DATA FOR ANALYSIS:
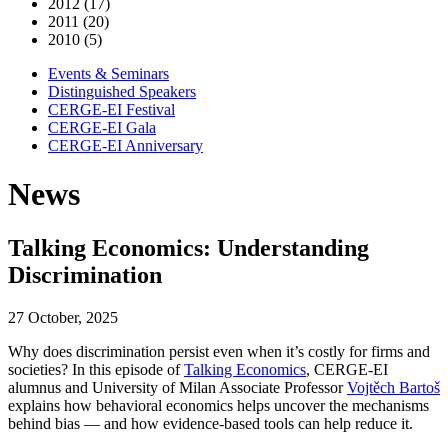
2012 (17)
2011 (20)
2010 (5)
Events & Seminars
Distinguished Speakers
CERGE-EI Festival
CERGE-EI Gala
CERGE-EI Anniversary
News
Talking Economics: Understanding
Discrimination
27 October, 2025
Why does discrimination persist even when it’s costly for firms and
societies? In this episode of
Talking Economics
, CERGE-EI
alumnus and University of Milan Associate Professor
Vojtěch Bartoš
explains how behavioral economics helps uncover the mechanisms
behind bias — and how evidence-based tools can help reduce it.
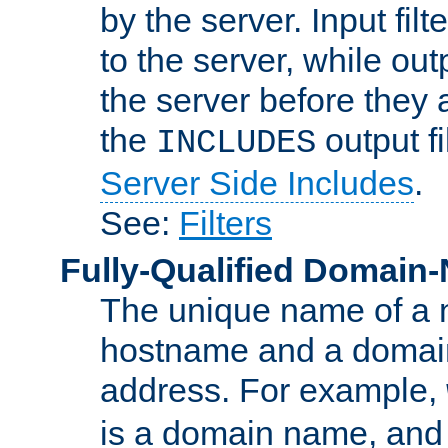
by the server. Input fil
to the server, while ou
the server before they 
the
output f
INCLUDES
Server Side Includes
.
See:
Filters
Fully-Qualified Domain
The unique name of a ne
hostname and a domain
address. For example,
is a domain name, an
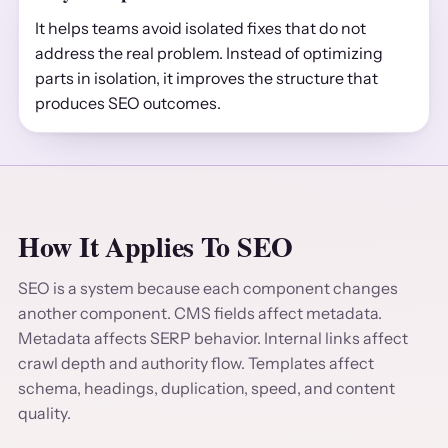
It helps teams avoid isolated fixes that do not
address the real problem. Instead of optimizing
parts in isolation, it improves the structure that
produces SEO outcomes.
How It Applies To SEO
SEO is a system because each component changes
another component. CMS fields affect metadata.
Metadata affects SERP behavior. Internal links affect
crawl depth and authority flow. Templates affect
schema, headings, duplication, speed, and content
quality.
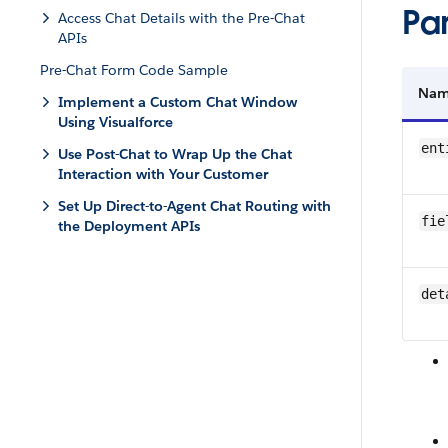
Pa
Access Chat Details with the Pre-Chat
APIs
Pre-Chat Form Code Sample
Na
Implement a Custom Chat Window
Using Visualforce
ent
Use Post-Chat to Wrap Up the Chat
Interaction with Your Customer
Set Up Direct-to-Agent Chat Routing with
fie
the Deployment APIs
det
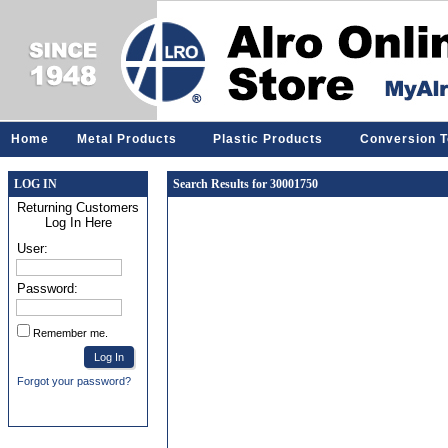
Home
Metal Products
Plastic Products
Conversion T
LOG IN
Search Results for 30001750
Returning Customers
Log In Here
User:
Password:
Remember me.
Forgot your password?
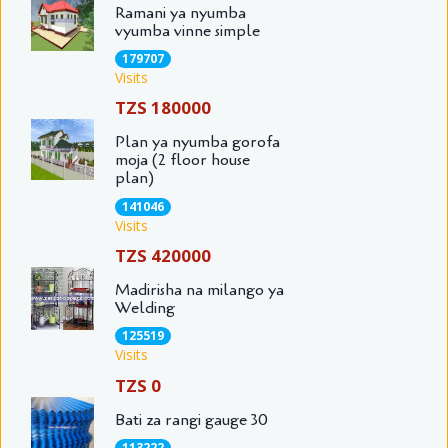
Ramani ya nyumba
vyumba vinne simple
179707
Visits
TZS 180000
Plan ya nyumba gorofa
moja (2 floor house
plan)
141046
Visits
TZS 420000
Madirisha na milango ya
Welding
125519
Visits
TZS 0
Bati za rangi gauge 30
113222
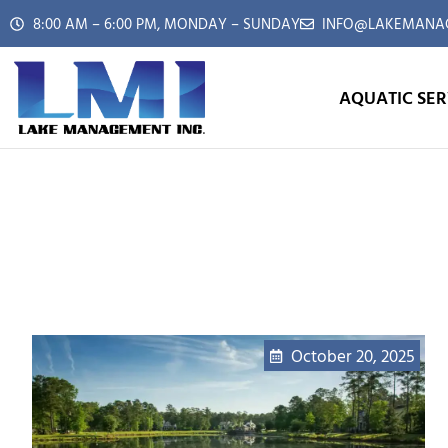
8:00 AM – 6:00 PM, MONDAY – SUNDAY
INFO@LAKEMANAG
AQUATIC SER
October 20, 2025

YOUR ASSIGNMENT:
Reproduce the text read from every one of the records above, line for line and word for word, and leave the pictures out of your answer.

FINISHED TASK:
2012 (17)
2011 (20)
2010 (5)
Events & Seminars
Distinguished Speakers
CERGE-EI Festival
CERGE-EI Gala
CERGE-EI Anniversary
News
Talking Economics: Understanding
Discrimination
27 October, 2025
Why does discrimination persist even when it’s costly for firms and
societies? In this episode of
Talking Economics
, CERGE-EI
alumnus and University of Milan Associate Professor
Vojtěch Bartoš
explains how behavioral economics helps uncover the mechanisms
behind bias — and how evidence-based tools can help reduce it.
by the server. Input fil
to the server, while ou
the server before they 
the
output f
INCLUDES
Server Side Includes
.
See:
Filters
Fully-Qualified Domain
The unique name of a ne
hostname and a domain
address. For example,
is a domain name, an
It helps teams avoid isolated fixes that do not
address the real problem. Instead of optimizing
parts in isolation, it improves the structure that
produces SEO outcomes.
How It Applies To SEO
SEO is a system because each component changes
another component. CMS fields affect metadata.
Metadata affects SERP behavior. Internal links affect
crawl depth and authority flow. Templates affect
schema, headings, duplication, speed, and content
quality.
Pa
Access Chat Details with the Pre-Chat
APIs
Pre-Chat Form Code Sample
Na
Implement a Custom Chat Window
Using Visualforce
ent
Use Post-Chat to Wrap Up the Chat
Interaction with Your Customer
Set Up Direct-to-Agent Chat Routing with
fie
the Deployment APIs
det
Home
Metal Products
Plastic Products
Conversion T
LOG IN
Search Results for 30001750
Returning Customers
Log In Here
User:
Password:
Remember me.
Forgot your password?
Ramani ya nyumba
vyumba vinne simple
179707
Visits
TZS 180000
Plan ya nyumba gorofa
moja (2 floor house
plan)
141046
Visits
TZS 420000
Madirisha na milango ya
Welding
125519
Visits
TZS 0
Bati za rangi gauge 30
113222
8:00 AM – 6:00 PM, MONDAY – SUNDAY
INFO@LAKEMANAG
AQUATIC SER
October 20, 2025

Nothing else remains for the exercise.